───── Task material ─────

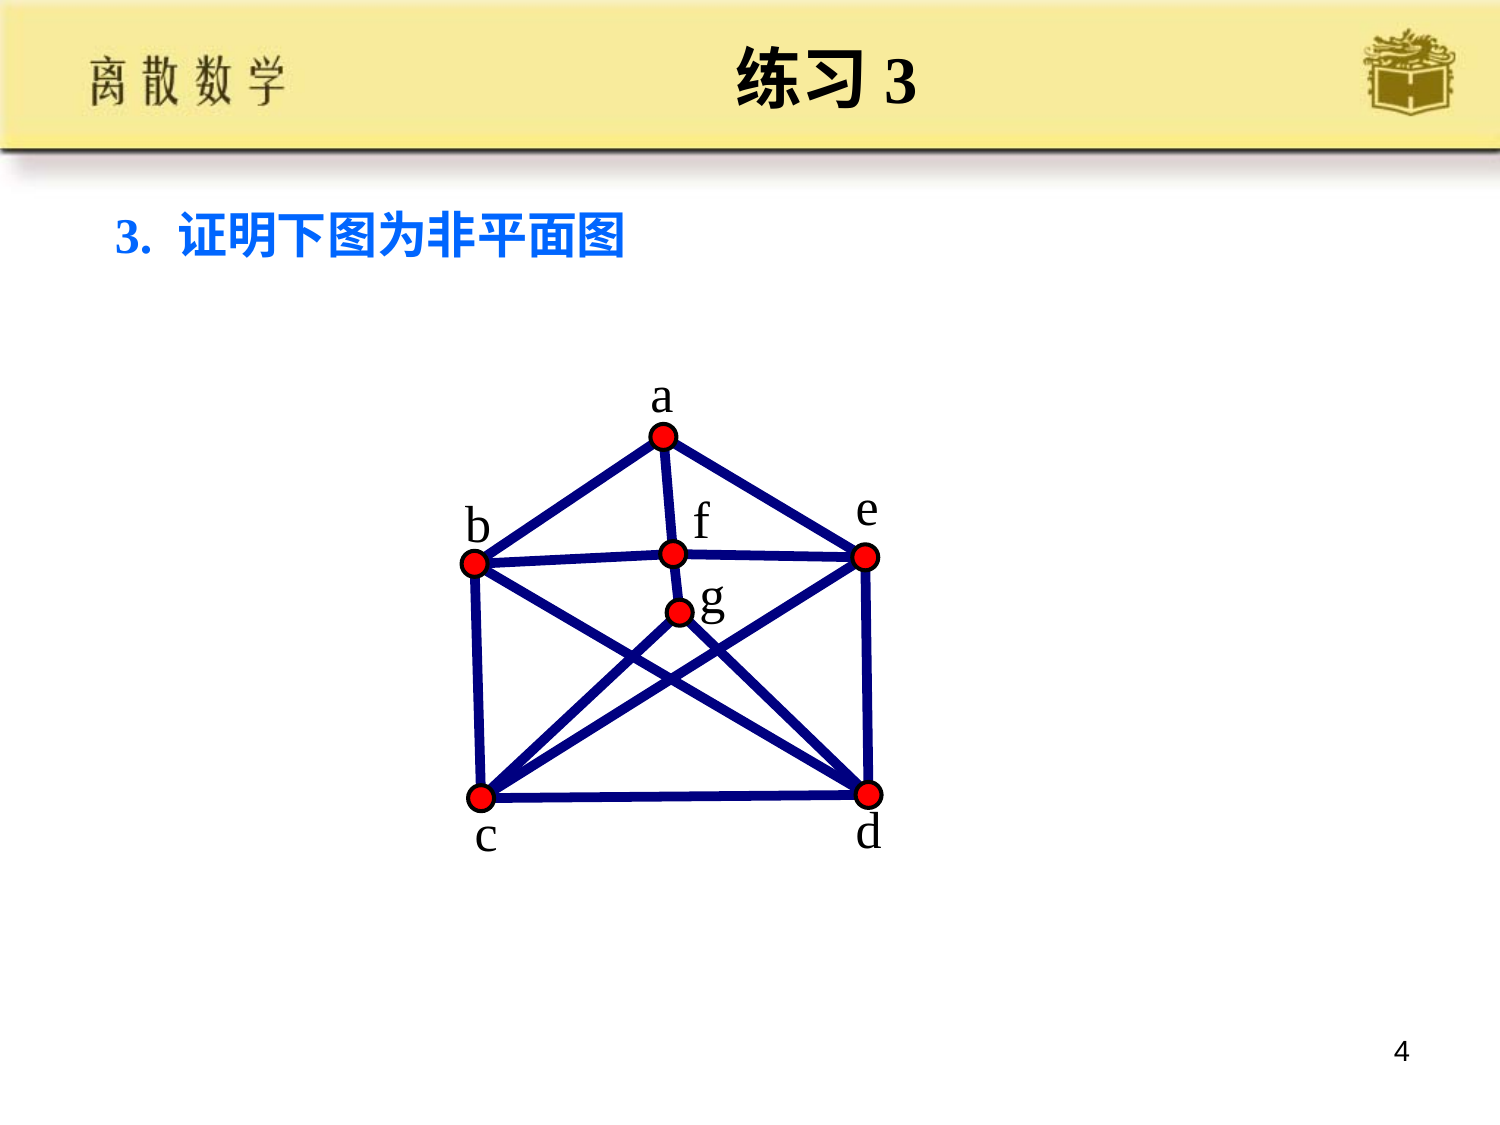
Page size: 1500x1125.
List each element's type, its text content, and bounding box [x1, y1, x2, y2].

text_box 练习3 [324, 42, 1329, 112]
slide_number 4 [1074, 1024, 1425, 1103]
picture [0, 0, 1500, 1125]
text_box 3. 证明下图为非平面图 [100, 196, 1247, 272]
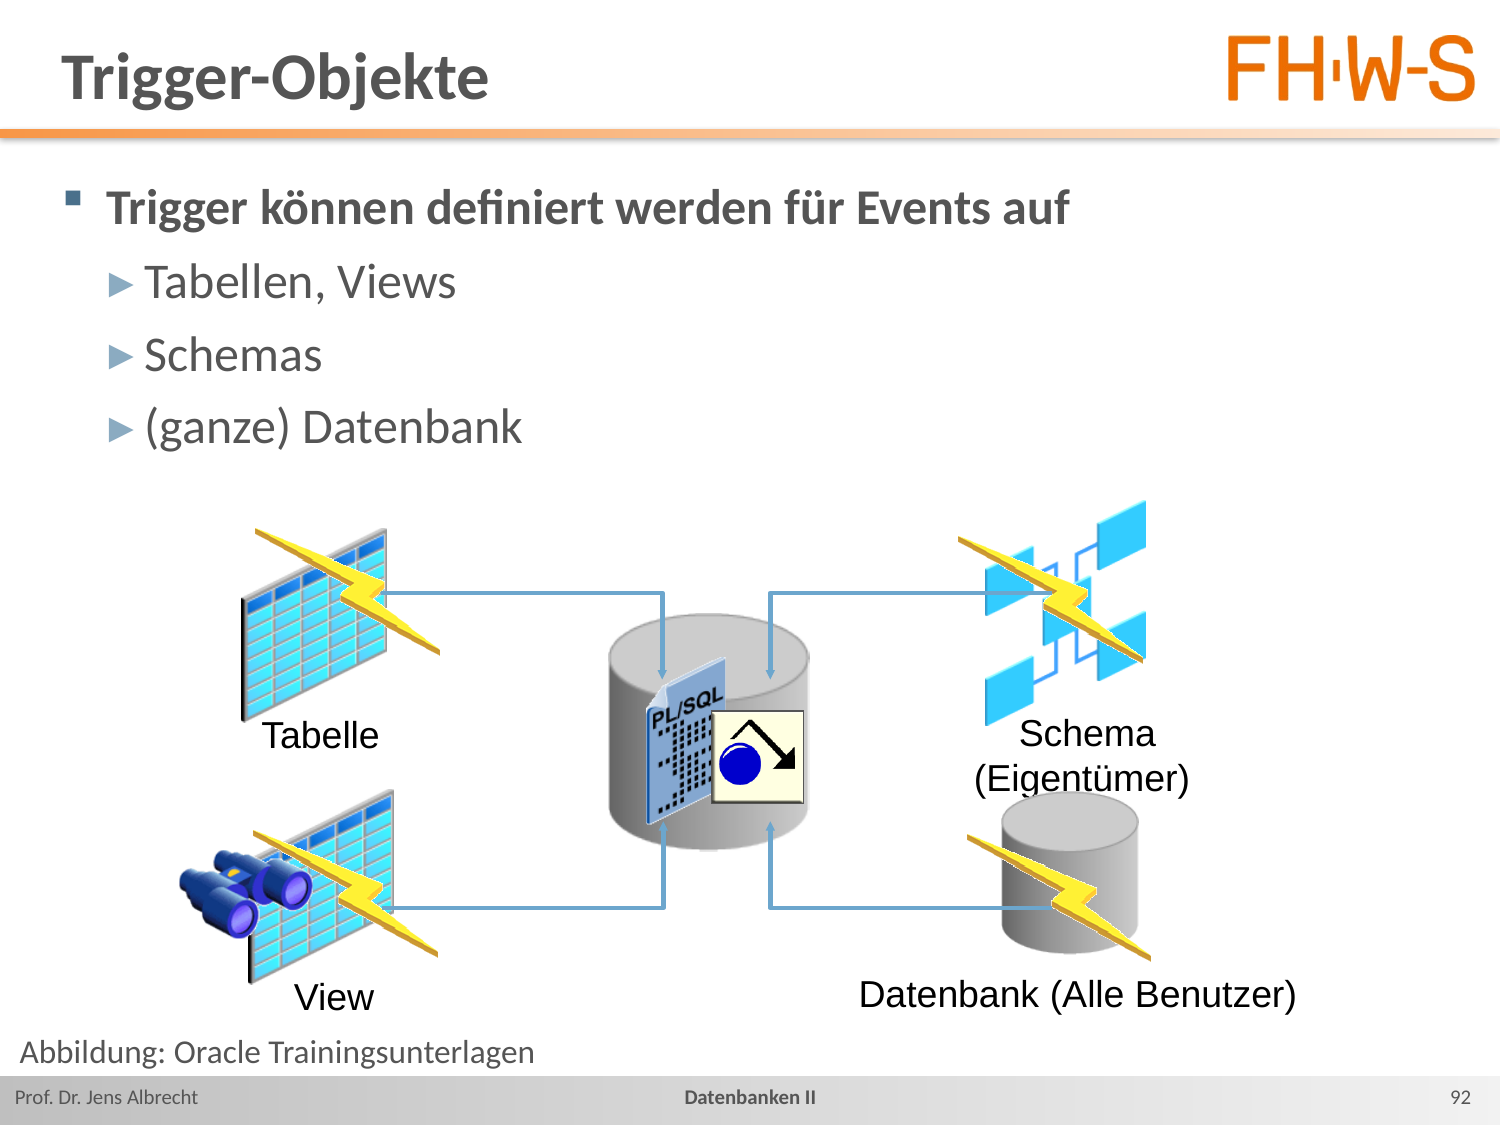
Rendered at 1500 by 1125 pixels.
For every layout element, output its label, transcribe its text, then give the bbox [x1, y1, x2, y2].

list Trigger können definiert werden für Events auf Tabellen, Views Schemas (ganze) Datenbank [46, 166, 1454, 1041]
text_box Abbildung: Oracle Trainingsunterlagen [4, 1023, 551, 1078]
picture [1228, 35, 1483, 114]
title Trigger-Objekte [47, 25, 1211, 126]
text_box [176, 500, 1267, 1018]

─────

= Assigned task =
Pictures stay out. Transcribe the lines from the start of the entries above through the line with "Rendered at 1500 by 1125 pixels.", exactly.

= Solution to the problem =
Page size: 1500x1125.
List each element's type, its text content, and bounding box [x1, y1, x2, y2].

text_box 练习3 [324, 42, 1329, 112]
slide_number 4 [1074, 1024, 1425, 1103]
picture [0, 0, 1500, 1125]
text_box 3. 证明下图为非平面图 [100, 196, 1247, 272]
Rendered at 1500 by 1125 pixels.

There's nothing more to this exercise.